=== INFORMATION SHOWN ===
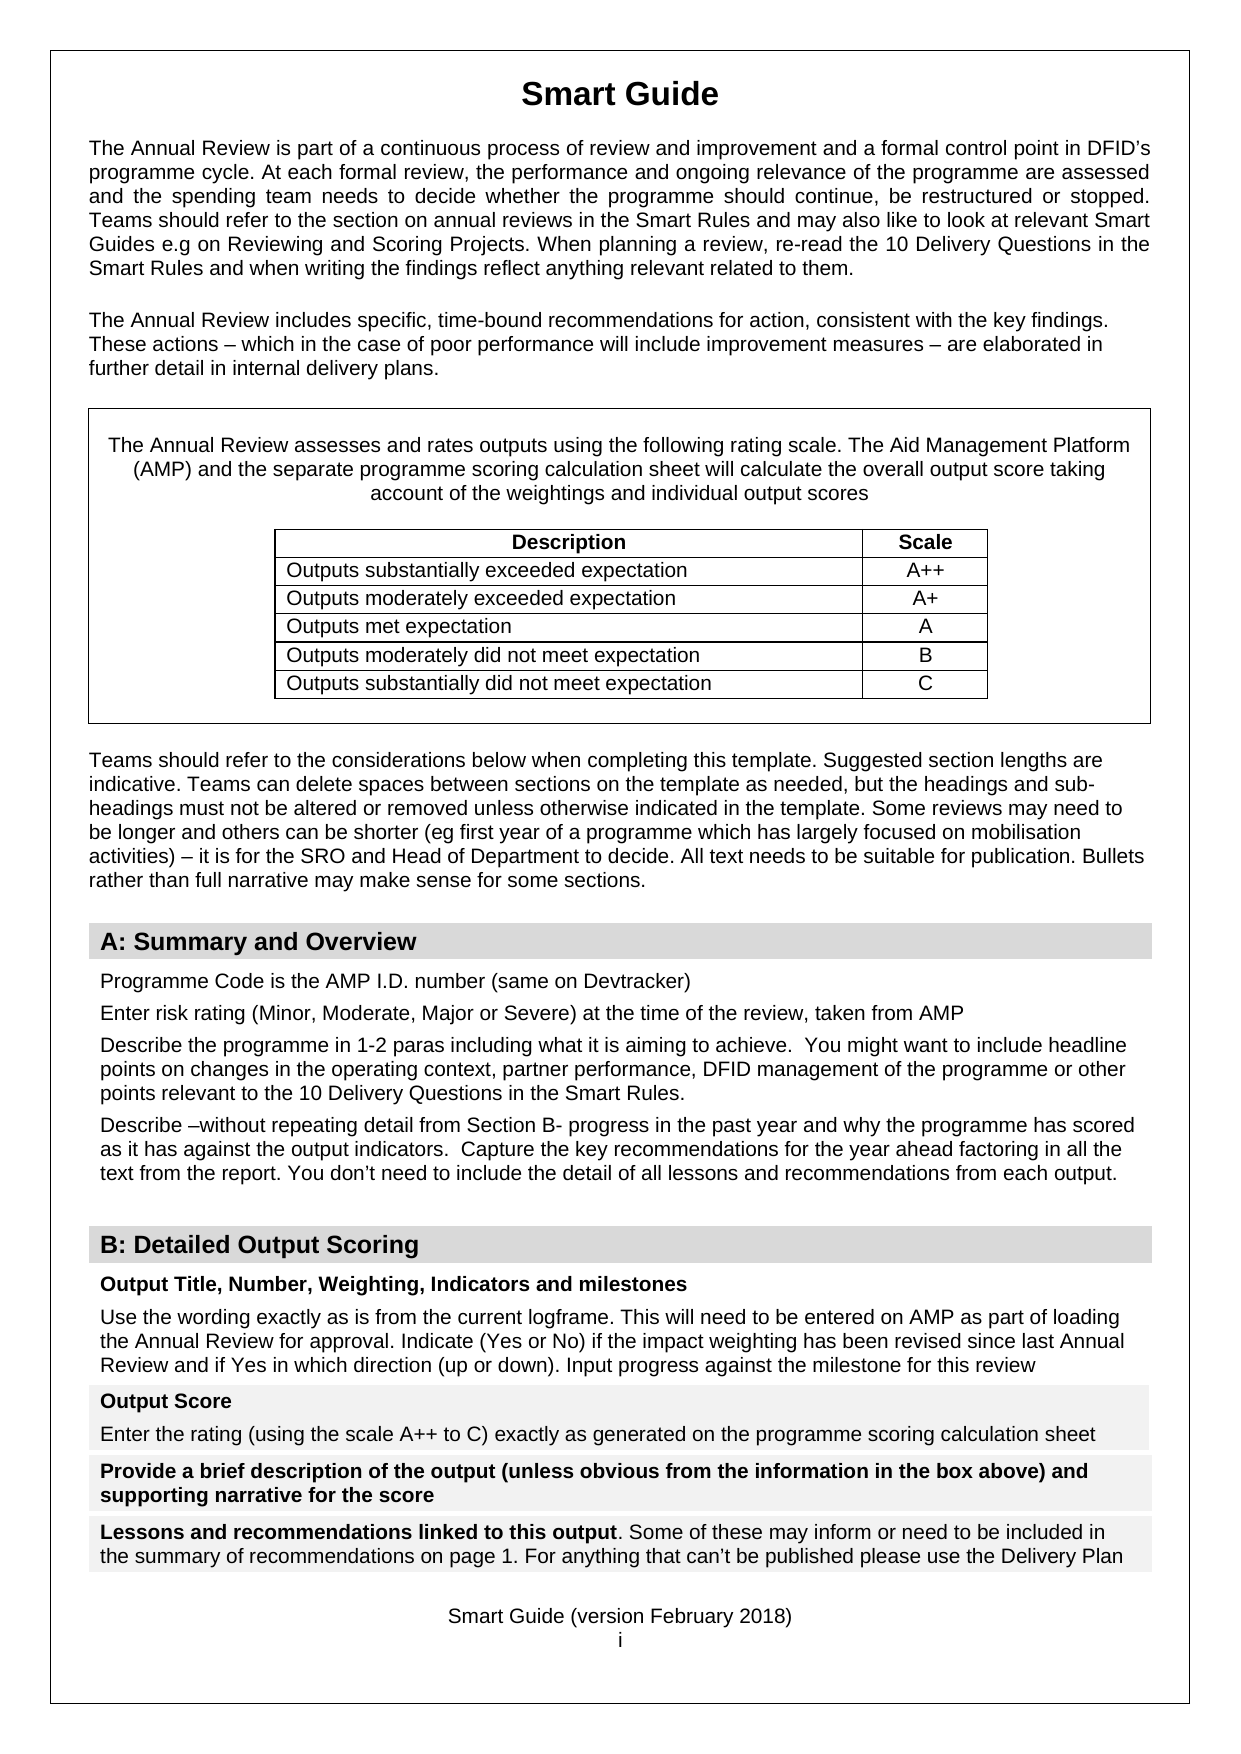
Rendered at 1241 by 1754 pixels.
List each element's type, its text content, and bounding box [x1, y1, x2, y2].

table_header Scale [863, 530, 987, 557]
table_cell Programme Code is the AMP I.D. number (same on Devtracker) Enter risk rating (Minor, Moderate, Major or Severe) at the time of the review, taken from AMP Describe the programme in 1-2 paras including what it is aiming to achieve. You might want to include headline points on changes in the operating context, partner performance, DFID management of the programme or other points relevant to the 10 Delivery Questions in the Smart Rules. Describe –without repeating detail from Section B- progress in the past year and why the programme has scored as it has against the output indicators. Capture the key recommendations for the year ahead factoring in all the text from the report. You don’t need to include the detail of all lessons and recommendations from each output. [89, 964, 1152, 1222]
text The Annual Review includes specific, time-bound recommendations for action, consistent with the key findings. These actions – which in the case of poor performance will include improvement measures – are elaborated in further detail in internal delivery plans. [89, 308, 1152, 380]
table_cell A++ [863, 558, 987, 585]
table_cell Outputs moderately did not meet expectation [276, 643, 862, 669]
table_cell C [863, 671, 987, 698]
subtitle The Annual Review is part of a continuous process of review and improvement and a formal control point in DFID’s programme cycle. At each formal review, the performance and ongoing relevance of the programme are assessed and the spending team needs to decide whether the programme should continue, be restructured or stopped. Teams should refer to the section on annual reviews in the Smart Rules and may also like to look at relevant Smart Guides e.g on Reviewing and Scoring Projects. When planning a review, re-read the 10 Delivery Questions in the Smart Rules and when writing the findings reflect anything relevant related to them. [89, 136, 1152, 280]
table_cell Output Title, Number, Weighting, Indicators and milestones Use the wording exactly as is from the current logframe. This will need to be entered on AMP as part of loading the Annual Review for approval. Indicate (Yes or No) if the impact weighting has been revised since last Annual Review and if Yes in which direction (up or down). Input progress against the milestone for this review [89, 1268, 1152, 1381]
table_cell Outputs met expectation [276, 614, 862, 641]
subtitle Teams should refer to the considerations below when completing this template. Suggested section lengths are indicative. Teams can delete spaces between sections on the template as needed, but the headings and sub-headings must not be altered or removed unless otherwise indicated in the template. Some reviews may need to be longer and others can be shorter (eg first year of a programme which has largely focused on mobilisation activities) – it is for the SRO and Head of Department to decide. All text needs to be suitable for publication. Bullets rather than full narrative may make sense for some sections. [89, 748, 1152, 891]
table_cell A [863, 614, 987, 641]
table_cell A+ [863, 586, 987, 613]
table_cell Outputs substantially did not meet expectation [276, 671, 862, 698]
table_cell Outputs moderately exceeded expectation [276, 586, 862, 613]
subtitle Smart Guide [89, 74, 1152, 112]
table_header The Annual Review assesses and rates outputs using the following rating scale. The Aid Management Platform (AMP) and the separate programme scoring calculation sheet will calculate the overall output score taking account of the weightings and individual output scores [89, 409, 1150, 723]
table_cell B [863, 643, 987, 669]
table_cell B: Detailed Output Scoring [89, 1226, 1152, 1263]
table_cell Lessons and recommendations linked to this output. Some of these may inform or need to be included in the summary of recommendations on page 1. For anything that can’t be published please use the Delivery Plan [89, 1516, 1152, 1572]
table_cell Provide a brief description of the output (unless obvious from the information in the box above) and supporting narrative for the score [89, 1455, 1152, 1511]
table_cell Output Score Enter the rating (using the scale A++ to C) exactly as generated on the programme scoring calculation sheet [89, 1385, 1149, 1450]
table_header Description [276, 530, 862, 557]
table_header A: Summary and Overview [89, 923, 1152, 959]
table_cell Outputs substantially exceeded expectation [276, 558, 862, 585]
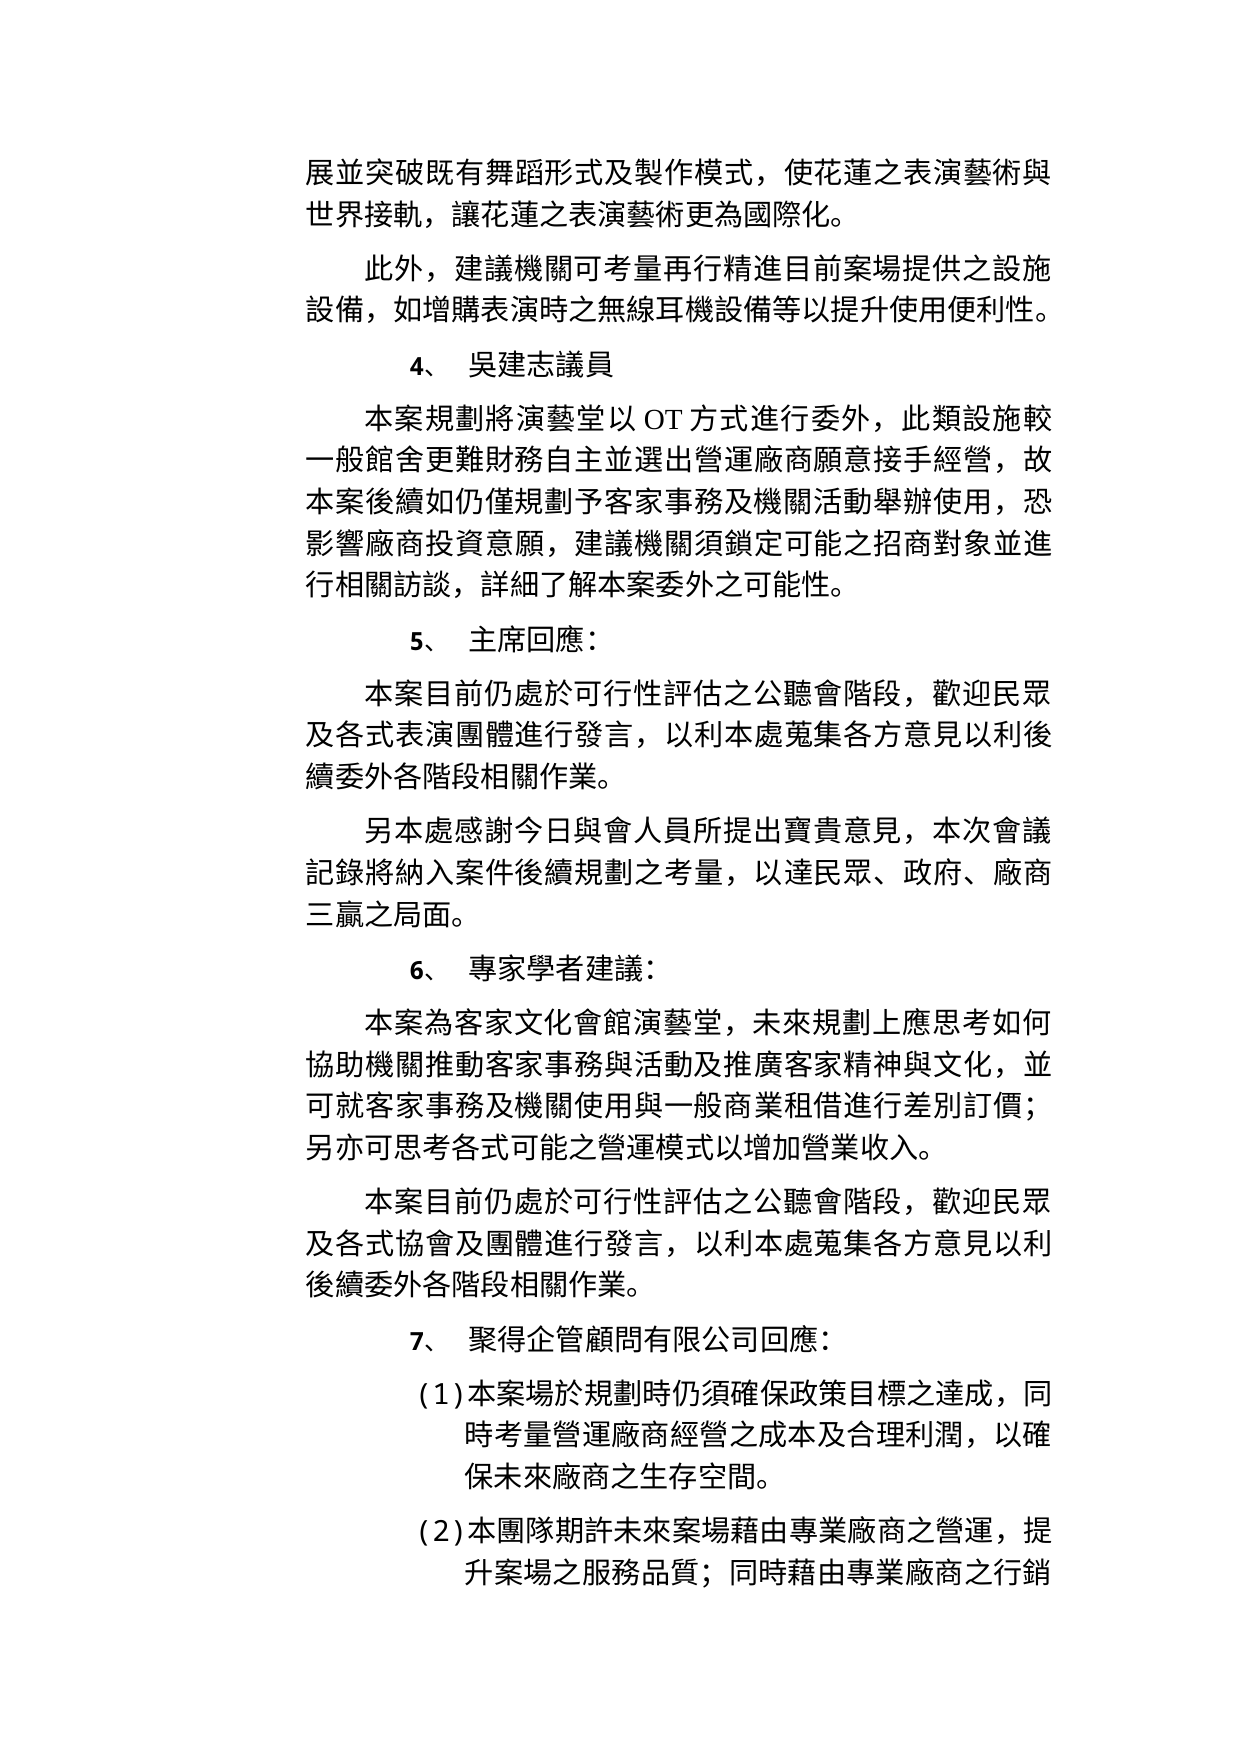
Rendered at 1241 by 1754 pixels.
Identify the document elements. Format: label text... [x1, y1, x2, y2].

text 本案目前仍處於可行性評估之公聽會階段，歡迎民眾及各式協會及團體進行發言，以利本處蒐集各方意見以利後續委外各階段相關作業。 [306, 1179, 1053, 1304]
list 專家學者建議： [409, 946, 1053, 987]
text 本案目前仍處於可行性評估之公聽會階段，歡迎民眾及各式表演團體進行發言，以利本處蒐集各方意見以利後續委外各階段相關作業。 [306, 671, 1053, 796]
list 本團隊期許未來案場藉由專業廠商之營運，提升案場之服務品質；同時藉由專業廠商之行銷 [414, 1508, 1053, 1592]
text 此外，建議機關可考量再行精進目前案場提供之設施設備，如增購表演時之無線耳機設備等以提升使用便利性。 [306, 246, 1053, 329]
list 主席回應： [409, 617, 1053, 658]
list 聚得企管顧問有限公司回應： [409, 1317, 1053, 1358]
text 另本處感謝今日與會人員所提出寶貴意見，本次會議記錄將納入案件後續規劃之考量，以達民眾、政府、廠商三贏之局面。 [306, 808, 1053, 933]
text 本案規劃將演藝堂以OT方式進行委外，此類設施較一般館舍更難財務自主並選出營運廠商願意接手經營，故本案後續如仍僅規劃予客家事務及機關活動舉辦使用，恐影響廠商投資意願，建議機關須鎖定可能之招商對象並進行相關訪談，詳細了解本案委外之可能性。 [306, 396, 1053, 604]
===
WHAT IS NEEDED
Present the lines of the records as a JSON list of strings, with one string per line and blank lines omitted. Begin at the line that contains "table_header Scale [863, 530, 987, 557]" and stop after the line that contains "text The Annual".

OUTPUT BELOW
[
  "table_header Scale [863, 530, 987, 557]",
  "table_cell Programme Code is the AMP I.D. number (same on Devtracker) Enter risk rating (Minor, Moderate, Major or Severe) at the time of the review, taken from AMP Describe the programme in 1-2 paras including what it is aiming to achieve. You might want to include headline points on changes in the operating context, partner performance, DFID management of the programme or other points relevant to the 10 Delivery Questions in the Smart Rules. Describe –without repeating detail from Section B- progress in the past year and why the programme has scored as it has against the output indicators. Capture the key recommendations for the year ahead factoring in all the text from the report. You don’t need to include the detail of all lessons and recommendations from each output. [89, 964, 1152, 1222]",
  "text The Annual Review includes specific, time-bound recommendations for action, consistent with the key findings. These actions – which in the case of poor performance will include improvement measures – are elaborated in further detail in internal delivery plans. [89, 308, 1152, 380]"
]